Segment Start: Source material

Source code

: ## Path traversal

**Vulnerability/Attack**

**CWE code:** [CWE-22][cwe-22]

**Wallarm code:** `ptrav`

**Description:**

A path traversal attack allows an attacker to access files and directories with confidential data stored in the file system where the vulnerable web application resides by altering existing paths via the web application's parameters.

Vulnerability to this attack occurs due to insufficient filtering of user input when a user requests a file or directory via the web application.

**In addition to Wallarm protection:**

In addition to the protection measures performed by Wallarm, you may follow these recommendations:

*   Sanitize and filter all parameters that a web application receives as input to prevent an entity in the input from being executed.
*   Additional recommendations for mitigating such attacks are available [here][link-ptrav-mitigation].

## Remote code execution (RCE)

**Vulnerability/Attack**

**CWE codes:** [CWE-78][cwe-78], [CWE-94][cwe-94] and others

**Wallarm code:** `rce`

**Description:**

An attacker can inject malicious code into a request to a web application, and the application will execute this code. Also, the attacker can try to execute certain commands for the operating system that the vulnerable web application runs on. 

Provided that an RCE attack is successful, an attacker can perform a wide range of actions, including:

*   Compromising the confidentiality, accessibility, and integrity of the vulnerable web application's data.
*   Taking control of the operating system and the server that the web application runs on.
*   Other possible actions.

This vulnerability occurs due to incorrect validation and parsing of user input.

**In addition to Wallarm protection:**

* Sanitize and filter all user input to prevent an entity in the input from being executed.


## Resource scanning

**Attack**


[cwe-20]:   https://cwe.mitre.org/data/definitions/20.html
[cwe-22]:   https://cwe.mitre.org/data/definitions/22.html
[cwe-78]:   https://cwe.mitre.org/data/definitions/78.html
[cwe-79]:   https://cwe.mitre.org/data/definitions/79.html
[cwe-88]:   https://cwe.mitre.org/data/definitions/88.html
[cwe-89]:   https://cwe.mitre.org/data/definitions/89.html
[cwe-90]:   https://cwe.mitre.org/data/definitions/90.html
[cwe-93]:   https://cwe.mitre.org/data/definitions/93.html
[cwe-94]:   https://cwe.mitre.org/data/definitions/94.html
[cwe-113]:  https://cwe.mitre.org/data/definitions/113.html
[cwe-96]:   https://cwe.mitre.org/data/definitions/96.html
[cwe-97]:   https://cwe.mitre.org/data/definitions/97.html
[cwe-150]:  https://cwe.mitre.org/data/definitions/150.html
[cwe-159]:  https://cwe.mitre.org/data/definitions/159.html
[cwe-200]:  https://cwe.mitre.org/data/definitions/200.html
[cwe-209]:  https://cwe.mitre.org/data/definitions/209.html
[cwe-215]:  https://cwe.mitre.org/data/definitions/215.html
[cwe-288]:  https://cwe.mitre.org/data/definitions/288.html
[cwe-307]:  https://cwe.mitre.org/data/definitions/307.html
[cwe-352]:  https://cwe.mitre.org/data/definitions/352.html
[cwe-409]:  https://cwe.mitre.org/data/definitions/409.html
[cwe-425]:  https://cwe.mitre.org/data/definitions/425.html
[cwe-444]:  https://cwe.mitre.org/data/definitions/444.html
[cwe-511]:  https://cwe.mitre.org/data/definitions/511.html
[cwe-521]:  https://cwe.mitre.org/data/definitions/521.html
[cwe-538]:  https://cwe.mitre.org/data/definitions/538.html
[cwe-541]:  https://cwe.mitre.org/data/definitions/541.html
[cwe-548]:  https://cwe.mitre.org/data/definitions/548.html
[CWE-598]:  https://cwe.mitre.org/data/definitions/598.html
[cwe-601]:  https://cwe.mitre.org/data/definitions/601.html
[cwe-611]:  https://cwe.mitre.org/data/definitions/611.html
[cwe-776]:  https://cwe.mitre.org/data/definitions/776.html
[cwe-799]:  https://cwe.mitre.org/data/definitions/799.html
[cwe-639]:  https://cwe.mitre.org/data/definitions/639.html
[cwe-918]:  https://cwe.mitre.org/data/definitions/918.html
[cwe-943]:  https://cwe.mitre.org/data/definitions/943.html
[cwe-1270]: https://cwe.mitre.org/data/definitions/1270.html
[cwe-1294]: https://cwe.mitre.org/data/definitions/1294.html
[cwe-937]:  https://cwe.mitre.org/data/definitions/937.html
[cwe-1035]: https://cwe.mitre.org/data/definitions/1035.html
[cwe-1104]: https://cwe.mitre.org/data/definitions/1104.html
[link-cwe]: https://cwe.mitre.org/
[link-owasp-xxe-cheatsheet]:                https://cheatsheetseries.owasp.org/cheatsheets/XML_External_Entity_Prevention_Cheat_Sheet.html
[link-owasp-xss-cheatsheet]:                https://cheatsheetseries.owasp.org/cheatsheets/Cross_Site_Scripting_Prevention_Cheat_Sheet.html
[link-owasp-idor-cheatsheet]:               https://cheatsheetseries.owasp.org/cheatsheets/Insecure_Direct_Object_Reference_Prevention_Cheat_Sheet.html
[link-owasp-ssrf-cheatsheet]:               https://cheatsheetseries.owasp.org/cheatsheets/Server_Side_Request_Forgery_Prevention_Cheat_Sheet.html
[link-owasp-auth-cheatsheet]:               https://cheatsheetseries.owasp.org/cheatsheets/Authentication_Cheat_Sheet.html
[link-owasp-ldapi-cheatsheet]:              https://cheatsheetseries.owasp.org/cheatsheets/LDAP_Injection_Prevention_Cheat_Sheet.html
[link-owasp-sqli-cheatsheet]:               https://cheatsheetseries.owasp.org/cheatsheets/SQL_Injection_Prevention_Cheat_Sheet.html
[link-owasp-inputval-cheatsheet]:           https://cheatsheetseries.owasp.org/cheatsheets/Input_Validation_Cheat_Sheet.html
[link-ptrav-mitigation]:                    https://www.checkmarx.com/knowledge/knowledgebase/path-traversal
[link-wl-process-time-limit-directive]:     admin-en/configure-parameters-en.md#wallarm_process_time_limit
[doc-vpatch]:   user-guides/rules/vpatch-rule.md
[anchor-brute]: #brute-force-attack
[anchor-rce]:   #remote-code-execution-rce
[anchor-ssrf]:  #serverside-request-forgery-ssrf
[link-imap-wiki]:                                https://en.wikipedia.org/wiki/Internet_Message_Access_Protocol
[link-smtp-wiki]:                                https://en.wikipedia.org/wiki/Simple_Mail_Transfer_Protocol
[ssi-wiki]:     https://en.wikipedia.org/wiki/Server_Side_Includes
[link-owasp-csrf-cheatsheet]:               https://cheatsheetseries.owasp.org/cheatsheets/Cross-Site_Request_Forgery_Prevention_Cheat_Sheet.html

Segment End: Source material

▶ **Task statement**:
Retype exactly the lines from the first line of the records above through the line containing "In addition to the", both included, and nothing else.

▶ **Completed task**:
Source code

: ## Path traversal

**Vulnerability/Attack**

**CWE code:** [CWE-22][cwe-22]

**Wallarm code:** `ptrav`

**Description:**

A path traversal attack allows an attacker to access files and directories with confidential data stored in the file system where the vulnerable web application resides by altering existing paths via the web application's parameters.

Vulnerability to this attack occurs due to insufficient filtering of user input when a user requests a file or directory via the web application.

**In addition to Wallarm protection:**

In addition to the protection measures performed by Wallarm, you may follow these recommendations:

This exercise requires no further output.